Consider 1991. Grunge was just starting to knock the hair-metal dipshits off the Billboard Charts. What remained of the 1980s thrash metal/hardocre punk crossover era was dying. Barely anyone had even heard of hip-hop yet. There was no World Wide Web, no cell phones and no laptops.
In San Jose’s case, a music “scene”—for lack of any other word—emerged on South First Street back when the word “alternative” still meant alternative. Many of us referred to the intersection of First and San Salvador streets as “Four Corners” back then, because four live music clubs—Marsugi’s, Cactus Club, F/X and Ajax—gave that intersection an alt-rock vibe unique for the time. Previously a street where retired tranny hookers went to score bad speed and shoddy pervs slithered into peep shows, South First transformed thanks to those four clubs and a handful of subsequent businesses. It became San Jose’s mini version of Greenwich Village, albeit for just a few blocks. Everybody knew everybody else and one could simply walk down there on any given night, get wasted on the cheap, and see bands anywhere. When I say “bands” I mean bands like Nirvana, No Doubt or Korn playing for 0-200 people. Many of the characters who attended the shows were musicians themselves, local bands popped up everywhere and the bands all supported each other. (Gee, what a concept!)
As a result, rarely were there jocks, douchebags or people with fluorescent hightops and pants on backwards. No one spouted illiterate dreck like, “Dude, that gig was hella dope.” And unlike the club-goers of today, if we needed to vomit or urinate in public, we didn’t do it on the sidewalk, we usually went behind a bush, to be more discreet about it.
All of the above is what spawned the original SoFA Street Fair in 1992. It was all about the music. Meaning: Bands. Music. Musical instruments. You know, that kind of stuff. Initially, sofas populated the street, people lounged, drank and migrated from music to music. Hippies, punks, metalheads, rastafarians, skaters, painters, poets, rockers and even people in regular clothes showed up. The scene was for anyone who felt alienated by the commercial meatmarket dumps or the mainstream dance-club crowd.
The SoFA Street Fair lasted for ten years before finally collapsing in 2001. Unfortunately.

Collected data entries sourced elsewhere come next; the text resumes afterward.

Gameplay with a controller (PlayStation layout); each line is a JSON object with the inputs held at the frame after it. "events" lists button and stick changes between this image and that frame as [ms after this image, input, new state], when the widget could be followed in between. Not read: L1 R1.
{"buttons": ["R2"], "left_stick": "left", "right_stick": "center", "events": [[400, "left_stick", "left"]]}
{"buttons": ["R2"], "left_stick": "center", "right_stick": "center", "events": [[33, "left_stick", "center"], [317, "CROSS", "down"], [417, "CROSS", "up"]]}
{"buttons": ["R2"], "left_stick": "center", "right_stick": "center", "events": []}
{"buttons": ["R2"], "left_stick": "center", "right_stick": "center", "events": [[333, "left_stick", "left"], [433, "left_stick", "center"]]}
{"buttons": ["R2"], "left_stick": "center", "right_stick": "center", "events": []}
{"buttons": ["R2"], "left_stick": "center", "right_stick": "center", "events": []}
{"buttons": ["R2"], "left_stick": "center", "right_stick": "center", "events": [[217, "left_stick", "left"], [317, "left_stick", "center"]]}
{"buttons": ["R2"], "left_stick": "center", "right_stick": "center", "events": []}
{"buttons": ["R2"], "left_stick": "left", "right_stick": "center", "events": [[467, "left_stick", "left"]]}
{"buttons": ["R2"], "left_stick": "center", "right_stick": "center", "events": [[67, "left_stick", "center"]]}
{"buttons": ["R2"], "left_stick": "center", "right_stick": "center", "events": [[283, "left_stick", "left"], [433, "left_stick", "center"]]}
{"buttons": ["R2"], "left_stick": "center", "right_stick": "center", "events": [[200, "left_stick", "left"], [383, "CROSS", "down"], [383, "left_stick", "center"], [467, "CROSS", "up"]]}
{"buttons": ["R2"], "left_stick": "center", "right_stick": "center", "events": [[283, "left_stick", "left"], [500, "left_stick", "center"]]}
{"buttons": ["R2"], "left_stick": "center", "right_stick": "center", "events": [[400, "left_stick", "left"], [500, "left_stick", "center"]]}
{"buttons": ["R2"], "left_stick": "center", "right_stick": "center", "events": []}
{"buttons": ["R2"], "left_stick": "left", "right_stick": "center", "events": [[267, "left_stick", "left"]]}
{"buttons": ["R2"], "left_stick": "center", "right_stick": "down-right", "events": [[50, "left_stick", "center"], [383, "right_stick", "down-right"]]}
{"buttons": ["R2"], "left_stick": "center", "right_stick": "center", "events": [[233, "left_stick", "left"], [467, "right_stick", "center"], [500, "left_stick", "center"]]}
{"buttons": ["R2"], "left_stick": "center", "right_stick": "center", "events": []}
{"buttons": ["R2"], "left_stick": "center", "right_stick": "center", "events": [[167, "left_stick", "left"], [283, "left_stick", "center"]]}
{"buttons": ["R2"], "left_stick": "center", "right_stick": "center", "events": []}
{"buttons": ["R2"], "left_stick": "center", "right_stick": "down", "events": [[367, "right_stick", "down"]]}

Now, the festival is coming back, not to relive the past—and this is important—but to take advantage of the present. Several brand new waves of 20-somethings and early-30-somethings are screaming for live music again. For the festival, many bands from the original SoFA era are reuniting and a slew of newer bands will perform. Organizer and original SoFA instigator Fil Maresca says the SoFA Street Fair brand is one that still resonates with thousands of people. Even those too young to have experienced the original days are at least familiar with the legends and the stories. Even if they don’t care which band shot heroin in the kitchen at Marsugi’s—now the kitchen at First to Market—these generations seem to know the SoFA Street Festival brand and, says Maresca, they immediately connect it with live music, counterculture, anti-corporate sentiment, local talent, a lack of sports-bar douchebags and overall awesomeness in general.
“We’re trying to recapture that spirit, of the original days,” Maresca says. “It’s a different time, but at the same time, the resurgence here in SoFA has been started by not just retail … but also by the big towers full of people. We have residents now. There’s dog crap on the sidewalks. People are walking their dogs.”
Brian Eder and Cherri Lakey have simultaneously transformed the visual art scene, which also helps, might I add. And they’re getting thousands to participate. Bringing back the SoFA Street Fair, the original alternative music monster of downtown, will only do more to help accelerate the awesomeness. Local musician Lisa Dewey, who attended the first SoFA Street Fair in 1992 and played at the 1999 installment, says she’s looking forward to it.
“At the SoFA Street Fair, everyone accepted each other and we all just hung out,” she says. “I never felt intimidated by anybody. Whereas if you go to festivals at other cities, it’s not the same. I can’t explain it. San Jose has a grassroots feeling about it. … Hopefully this is going to be an amazing festival and it will happen again and again and again. But I’m just super excited that it’s back, because I’m still here. I haven’t given up on San Jose and I probably never will.”